At least 17 people are now known to have died when a building collapsed in the southern Indian city of Chennai.
Some 22 survivors have so far been pulled from the rubble, and 40 others are feared trapped in the debris.
More than 70 workers were in the 11-storey building which was under construction when it toppled in heavy rain late on Saturday.
India has seen frequent building collapses, many blamed on lax safety and substandard materials.
At least six people, including construction company officials, have been arrested in connection with the collapse in Chennai (Madras), the capital of the southern state of Tamil Nadu.

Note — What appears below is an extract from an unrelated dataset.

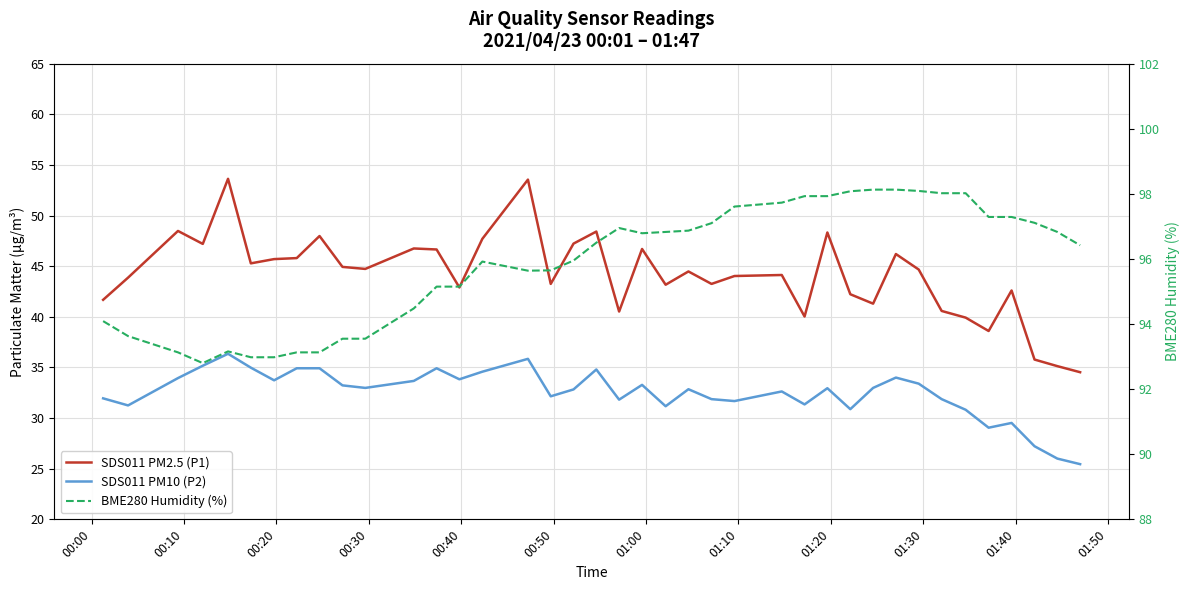

How many data points in SDS011 PM2.5 (P1) are above 44?

22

"It appears they have not adhered to approved plans. The building appears to have serious structural defects," Tamil Nadu Chief Minister J Jayalalithaa said.
Hundreds of rescue workers, including personnel from India's National Disaster Response Force, are working with cutters, shovels and other equipment to search for survivors.

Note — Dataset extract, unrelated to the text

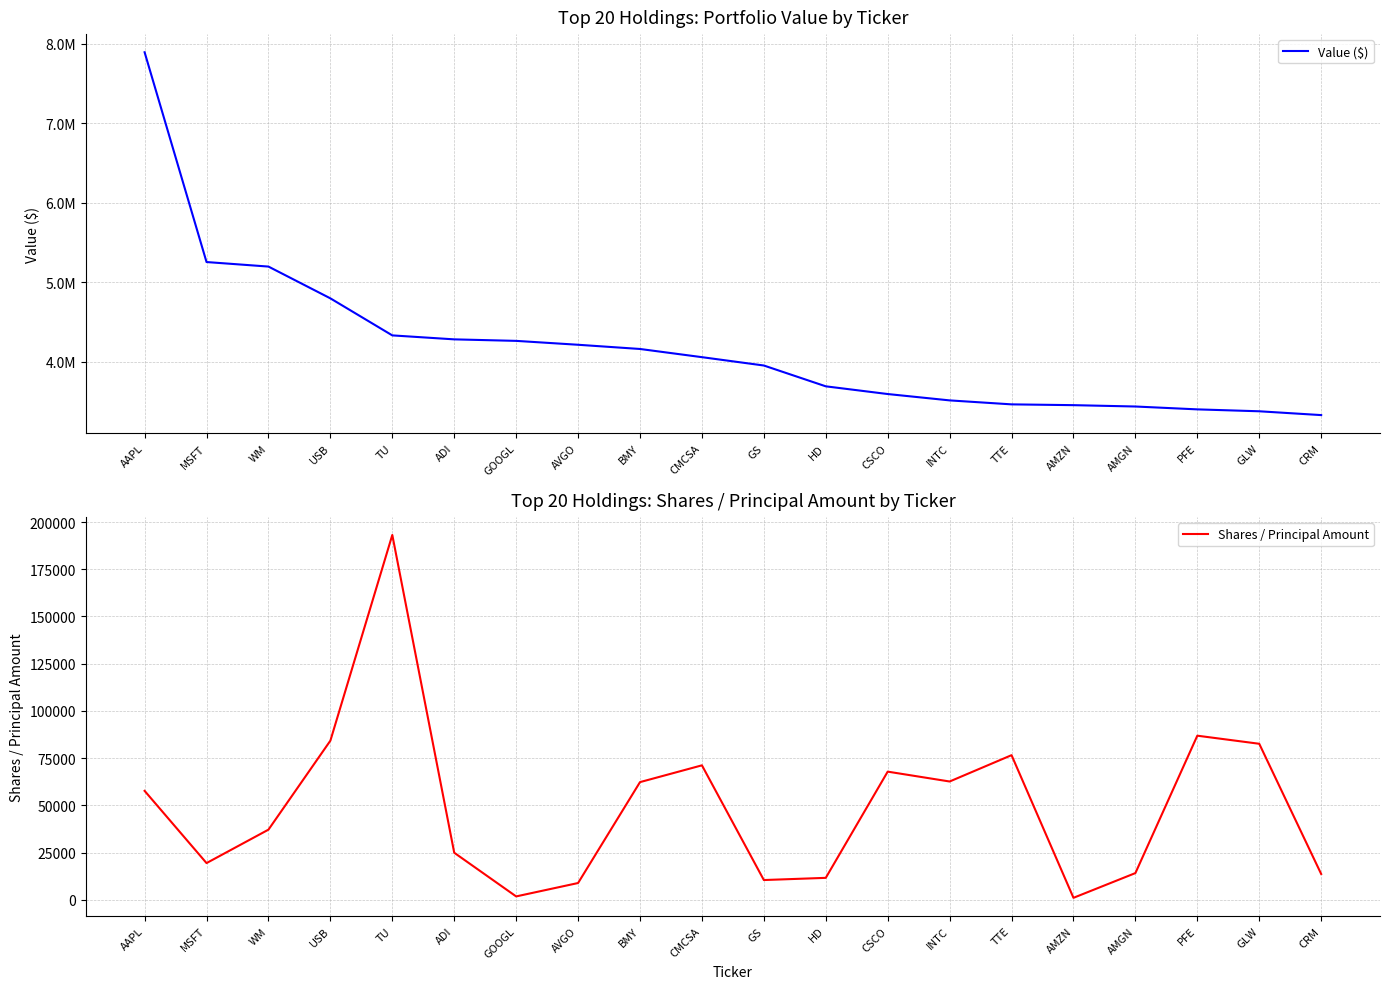

True or false: Shares / Principal Amount has a value of 24875 at ADI.

True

"Clearing the debris is a huge challenge. This would take almost two to three days and we are hopeful of saving many lives, going by our previous experiences in other places," senior police official SP Selvan told the NDTV news channel.
While the cause of the latest collapse is still under investigation, a lack of construction codes, leading to lax safety, is one reason for frequent collapses of buildings and other infrastructure projects in India.
There is also a high demand for housing, pushing up costs and forcing less affluent people to risk their lives in decrepit or badly constructed buildings.
Earlier on Saturday, a four-storey building came down in the capital Delhi, killing 10 people, including five children.
In January, at least 14 people died when a building under construction came crashing down in the western state of Goa.
At least 42 people died after a four-storey building collapsed in Mumbai last September.